Bayram haftasında ilk kez denediğim İstanbul - İzmir Otoyolu'nun
güzelliklerini izlenim olarak bu sütunlarda sizlerle paylaşmıştım.
Yazıya okurlarımızdan büyük destek geldi. Bu harika deneyimi
yaşayan herkes, yola emeği geçenlere dua etti. Okurumuz Mustafa
Ertuğrul da onlardan biriydi:
"Merhaba, hoşgeldiniz, şeref verdiniz Yüksel Bey. Gözümüz
yollarınızı gözlemekten yorgun düştü.
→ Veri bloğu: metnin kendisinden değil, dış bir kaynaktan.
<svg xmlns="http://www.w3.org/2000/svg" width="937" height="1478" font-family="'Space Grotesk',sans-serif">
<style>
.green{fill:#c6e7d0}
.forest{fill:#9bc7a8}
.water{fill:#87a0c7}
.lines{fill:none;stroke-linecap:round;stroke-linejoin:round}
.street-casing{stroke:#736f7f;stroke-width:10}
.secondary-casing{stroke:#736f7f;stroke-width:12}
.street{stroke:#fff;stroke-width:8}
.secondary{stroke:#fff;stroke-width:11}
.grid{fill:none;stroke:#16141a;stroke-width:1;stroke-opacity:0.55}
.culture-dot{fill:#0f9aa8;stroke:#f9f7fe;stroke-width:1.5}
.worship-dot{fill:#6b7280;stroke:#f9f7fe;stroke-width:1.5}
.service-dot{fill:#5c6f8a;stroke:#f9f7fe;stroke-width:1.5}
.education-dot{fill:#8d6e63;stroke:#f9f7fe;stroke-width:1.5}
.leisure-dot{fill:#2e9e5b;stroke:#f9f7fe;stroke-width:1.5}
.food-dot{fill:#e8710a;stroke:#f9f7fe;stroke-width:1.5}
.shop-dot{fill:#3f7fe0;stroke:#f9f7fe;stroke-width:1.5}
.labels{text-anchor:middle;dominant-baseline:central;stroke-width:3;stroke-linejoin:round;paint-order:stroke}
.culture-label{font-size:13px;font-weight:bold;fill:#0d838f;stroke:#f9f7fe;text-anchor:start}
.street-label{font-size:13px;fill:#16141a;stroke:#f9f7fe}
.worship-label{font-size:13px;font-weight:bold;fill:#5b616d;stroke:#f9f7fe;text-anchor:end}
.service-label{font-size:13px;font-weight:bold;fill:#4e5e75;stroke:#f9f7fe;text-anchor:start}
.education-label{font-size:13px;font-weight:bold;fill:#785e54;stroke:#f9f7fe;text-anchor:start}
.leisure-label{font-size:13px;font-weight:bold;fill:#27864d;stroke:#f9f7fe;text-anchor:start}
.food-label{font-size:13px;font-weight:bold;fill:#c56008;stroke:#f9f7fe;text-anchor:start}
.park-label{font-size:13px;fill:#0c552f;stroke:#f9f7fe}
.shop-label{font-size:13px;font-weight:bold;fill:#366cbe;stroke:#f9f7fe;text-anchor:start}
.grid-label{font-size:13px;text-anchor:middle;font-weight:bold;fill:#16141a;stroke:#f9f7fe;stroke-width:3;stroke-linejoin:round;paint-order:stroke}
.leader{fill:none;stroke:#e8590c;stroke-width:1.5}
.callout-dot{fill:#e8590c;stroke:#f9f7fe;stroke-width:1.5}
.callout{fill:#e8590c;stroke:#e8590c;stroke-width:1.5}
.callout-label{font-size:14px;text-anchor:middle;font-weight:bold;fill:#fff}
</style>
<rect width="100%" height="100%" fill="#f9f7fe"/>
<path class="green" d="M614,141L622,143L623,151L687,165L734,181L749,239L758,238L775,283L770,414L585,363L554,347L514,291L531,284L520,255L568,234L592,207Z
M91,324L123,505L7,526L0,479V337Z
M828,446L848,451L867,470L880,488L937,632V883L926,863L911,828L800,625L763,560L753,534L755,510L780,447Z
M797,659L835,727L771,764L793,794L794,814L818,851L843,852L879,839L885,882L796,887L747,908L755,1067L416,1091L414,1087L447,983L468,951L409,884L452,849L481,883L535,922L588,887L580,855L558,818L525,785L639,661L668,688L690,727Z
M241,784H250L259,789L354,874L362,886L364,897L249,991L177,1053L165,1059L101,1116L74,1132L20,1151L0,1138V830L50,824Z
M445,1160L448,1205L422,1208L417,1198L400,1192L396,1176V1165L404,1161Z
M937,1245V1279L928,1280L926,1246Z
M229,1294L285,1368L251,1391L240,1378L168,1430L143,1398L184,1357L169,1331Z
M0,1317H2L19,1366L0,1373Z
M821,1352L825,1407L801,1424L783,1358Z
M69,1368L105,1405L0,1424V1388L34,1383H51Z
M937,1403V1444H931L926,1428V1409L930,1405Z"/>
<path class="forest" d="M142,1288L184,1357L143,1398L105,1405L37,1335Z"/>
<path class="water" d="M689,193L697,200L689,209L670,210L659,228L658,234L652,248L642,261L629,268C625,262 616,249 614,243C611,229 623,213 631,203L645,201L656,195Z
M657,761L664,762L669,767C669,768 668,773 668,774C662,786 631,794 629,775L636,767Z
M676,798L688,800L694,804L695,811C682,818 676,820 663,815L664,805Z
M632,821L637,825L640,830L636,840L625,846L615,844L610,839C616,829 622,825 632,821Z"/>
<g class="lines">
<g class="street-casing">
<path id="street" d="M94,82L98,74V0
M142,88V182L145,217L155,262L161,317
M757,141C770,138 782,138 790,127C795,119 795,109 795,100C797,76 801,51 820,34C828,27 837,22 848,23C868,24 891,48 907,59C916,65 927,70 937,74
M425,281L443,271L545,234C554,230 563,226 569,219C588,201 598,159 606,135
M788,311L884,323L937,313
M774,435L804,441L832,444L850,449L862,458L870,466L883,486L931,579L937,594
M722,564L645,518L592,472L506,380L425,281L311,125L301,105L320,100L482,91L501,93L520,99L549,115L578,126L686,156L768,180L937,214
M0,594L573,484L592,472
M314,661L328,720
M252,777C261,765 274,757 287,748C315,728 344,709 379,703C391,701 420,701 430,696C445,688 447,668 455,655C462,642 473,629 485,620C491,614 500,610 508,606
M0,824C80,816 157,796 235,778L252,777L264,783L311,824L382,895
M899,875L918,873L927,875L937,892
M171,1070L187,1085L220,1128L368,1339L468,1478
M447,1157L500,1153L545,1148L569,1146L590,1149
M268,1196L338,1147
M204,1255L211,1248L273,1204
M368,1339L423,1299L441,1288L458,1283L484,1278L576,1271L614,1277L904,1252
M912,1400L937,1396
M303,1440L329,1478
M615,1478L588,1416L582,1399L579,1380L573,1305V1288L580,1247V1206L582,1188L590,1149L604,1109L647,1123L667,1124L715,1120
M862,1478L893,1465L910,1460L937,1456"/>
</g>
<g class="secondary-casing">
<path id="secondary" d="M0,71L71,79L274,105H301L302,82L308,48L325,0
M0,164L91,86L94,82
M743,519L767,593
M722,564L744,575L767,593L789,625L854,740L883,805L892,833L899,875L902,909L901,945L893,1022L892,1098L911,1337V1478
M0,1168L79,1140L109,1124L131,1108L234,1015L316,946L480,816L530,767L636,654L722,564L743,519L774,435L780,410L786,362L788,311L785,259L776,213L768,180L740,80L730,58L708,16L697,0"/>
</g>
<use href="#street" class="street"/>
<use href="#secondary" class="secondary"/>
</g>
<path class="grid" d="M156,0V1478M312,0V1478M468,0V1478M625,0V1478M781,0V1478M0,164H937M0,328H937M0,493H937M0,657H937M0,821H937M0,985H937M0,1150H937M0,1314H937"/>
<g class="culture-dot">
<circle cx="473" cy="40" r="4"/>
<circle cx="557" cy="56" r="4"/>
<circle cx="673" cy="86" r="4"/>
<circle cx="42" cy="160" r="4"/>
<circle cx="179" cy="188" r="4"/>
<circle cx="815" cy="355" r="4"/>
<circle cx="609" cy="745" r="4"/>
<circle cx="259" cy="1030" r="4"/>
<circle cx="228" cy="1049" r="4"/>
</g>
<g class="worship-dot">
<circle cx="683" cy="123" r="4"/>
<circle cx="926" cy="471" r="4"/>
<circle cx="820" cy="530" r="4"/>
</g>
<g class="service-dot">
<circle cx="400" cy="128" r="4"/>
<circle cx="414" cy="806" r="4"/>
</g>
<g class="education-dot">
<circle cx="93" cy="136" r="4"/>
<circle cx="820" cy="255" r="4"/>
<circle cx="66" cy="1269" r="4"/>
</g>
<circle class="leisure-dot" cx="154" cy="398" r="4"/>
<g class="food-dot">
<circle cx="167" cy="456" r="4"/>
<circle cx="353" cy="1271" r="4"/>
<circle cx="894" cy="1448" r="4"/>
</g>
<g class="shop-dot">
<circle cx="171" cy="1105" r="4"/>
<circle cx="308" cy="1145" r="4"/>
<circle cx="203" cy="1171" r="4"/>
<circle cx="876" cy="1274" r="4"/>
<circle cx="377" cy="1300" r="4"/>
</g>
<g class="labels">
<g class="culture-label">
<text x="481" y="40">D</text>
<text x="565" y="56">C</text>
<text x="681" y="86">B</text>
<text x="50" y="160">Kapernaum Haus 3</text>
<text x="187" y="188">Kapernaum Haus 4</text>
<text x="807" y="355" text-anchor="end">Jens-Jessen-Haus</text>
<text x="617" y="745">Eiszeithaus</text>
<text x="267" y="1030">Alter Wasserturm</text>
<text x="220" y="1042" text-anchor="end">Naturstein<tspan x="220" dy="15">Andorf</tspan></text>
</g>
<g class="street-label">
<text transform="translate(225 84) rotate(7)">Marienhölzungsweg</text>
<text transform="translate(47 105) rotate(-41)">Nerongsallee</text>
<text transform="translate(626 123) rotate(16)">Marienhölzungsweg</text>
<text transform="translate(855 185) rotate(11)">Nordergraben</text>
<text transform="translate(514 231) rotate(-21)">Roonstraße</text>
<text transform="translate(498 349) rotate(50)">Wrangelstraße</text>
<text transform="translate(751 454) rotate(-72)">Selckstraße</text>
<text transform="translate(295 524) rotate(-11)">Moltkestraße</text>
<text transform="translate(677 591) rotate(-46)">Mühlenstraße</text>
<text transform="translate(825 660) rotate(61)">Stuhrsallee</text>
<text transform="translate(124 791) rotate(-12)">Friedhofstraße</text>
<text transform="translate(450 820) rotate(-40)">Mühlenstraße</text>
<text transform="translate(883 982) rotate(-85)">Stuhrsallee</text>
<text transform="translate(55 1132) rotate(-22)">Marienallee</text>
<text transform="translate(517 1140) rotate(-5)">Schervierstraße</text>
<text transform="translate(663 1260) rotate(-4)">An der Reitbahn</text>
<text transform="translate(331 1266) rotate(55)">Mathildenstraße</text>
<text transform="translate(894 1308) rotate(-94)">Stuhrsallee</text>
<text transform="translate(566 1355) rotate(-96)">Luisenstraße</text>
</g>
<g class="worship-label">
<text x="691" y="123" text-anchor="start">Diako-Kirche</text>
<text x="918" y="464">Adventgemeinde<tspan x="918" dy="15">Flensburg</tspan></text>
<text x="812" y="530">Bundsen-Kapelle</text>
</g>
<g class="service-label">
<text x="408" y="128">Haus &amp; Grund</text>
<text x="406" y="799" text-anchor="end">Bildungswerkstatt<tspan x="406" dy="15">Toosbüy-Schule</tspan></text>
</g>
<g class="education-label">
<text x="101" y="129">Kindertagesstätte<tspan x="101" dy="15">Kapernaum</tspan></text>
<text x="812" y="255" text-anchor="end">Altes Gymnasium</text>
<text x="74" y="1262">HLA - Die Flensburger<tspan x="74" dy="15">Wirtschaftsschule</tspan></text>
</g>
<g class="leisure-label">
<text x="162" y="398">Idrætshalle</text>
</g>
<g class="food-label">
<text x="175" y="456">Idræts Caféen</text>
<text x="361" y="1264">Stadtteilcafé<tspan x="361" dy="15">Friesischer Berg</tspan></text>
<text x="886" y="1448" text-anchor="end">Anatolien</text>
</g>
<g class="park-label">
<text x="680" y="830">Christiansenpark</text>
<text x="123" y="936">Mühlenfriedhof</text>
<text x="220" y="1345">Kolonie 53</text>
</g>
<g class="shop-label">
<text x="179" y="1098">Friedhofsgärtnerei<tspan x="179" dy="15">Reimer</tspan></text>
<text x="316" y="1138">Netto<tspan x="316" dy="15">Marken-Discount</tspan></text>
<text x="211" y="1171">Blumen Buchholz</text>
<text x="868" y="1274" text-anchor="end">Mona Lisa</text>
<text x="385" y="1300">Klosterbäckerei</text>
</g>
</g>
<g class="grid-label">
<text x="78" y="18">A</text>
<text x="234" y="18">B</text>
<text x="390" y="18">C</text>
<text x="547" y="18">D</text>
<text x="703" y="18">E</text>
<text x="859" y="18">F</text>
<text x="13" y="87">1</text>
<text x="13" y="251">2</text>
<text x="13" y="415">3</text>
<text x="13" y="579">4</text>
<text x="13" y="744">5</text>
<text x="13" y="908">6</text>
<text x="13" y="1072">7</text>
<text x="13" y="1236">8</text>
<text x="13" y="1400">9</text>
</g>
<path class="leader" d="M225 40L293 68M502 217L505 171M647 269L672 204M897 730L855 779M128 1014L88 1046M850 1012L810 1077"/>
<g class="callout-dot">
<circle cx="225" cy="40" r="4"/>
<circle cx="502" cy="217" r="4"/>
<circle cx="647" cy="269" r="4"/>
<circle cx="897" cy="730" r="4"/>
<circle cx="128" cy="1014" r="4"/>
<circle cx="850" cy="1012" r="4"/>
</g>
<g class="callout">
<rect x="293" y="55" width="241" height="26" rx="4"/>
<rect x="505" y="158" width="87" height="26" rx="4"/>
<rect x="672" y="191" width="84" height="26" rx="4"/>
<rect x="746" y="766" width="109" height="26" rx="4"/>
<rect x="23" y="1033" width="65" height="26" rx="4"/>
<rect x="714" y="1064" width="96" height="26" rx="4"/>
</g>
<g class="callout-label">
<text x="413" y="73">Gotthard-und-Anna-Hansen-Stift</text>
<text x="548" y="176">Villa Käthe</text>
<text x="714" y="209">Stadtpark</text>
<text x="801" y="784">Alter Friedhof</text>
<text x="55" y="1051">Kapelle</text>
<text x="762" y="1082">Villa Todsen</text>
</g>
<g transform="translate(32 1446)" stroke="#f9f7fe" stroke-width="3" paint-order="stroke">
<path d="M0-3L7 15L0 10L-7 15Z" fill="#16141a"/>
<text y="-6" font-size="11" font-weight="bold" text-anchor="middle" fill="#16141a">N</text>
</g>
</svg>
Sizden ricam, bu kadar uzun
süre izin kullanmayın. Bize bir yıl gibi geldi. Sanırım tüm okurlar
aynı kanıdadır.
Sizinle birlikte bir teşekkür de benden bu İstanbul- İzmir Otoyolu
için... Şimdi bende mi yandaşım? 2006 yılından beri özel aracım ile
yılda 6-7 defa gelip gidiyorum o güzergahta. İlk yıllarda 17-18
saat araç kullanıyordum İstanbul'dan Marmaris'e ulaşmak için. Öyle
tedirgin gidiyorduk ki anlatamam. Kamyonlar, TIR'lar yüzünden yol
bitmiyordu. Şimdi bir depo akaryakıt ile (Benzin) ulaşamadığım yere
şu an 100 Km. hızla giderseniz ulaşabiliyorsunuz. Artık Kartal'dan
otobana giriyorum, Aydın'da otobandan çıkıyorum. Hiç mola
vermezseniz 5 saatte Aydın'dasınız. Şimdi çevreci arkadaşlara
soruyorum: 10 saat farkta çevreye saldığımız karbon ne kadar acaba
hesaplayan var mı? Ya çektiğimiz çileler? Köprüden önce saat
21.00'de arabalı vapur kuyruğuna girip 23.30'da vapura girebilmek
mesela... Karacabey'i 5 saatte geçenler bu zamanlarda araçlarını
stop ederek mi beklediler? Sinir katsayım o kadar artıyor ki
okudukça ve duydukça... Ama beni ilgilendirmese de içtiği sigaraya
17 lira vermekten geri durmuyorlar. Velhasıl gözler hep kusur
arayan göz olunca yapacak bir şey kalmıyor.
Bu hafta televizyon yorumum yok, daha sezonu açmadım. Tekrar
hoşgeldiniz, gözümüz aydın, sağlıcakla kalın."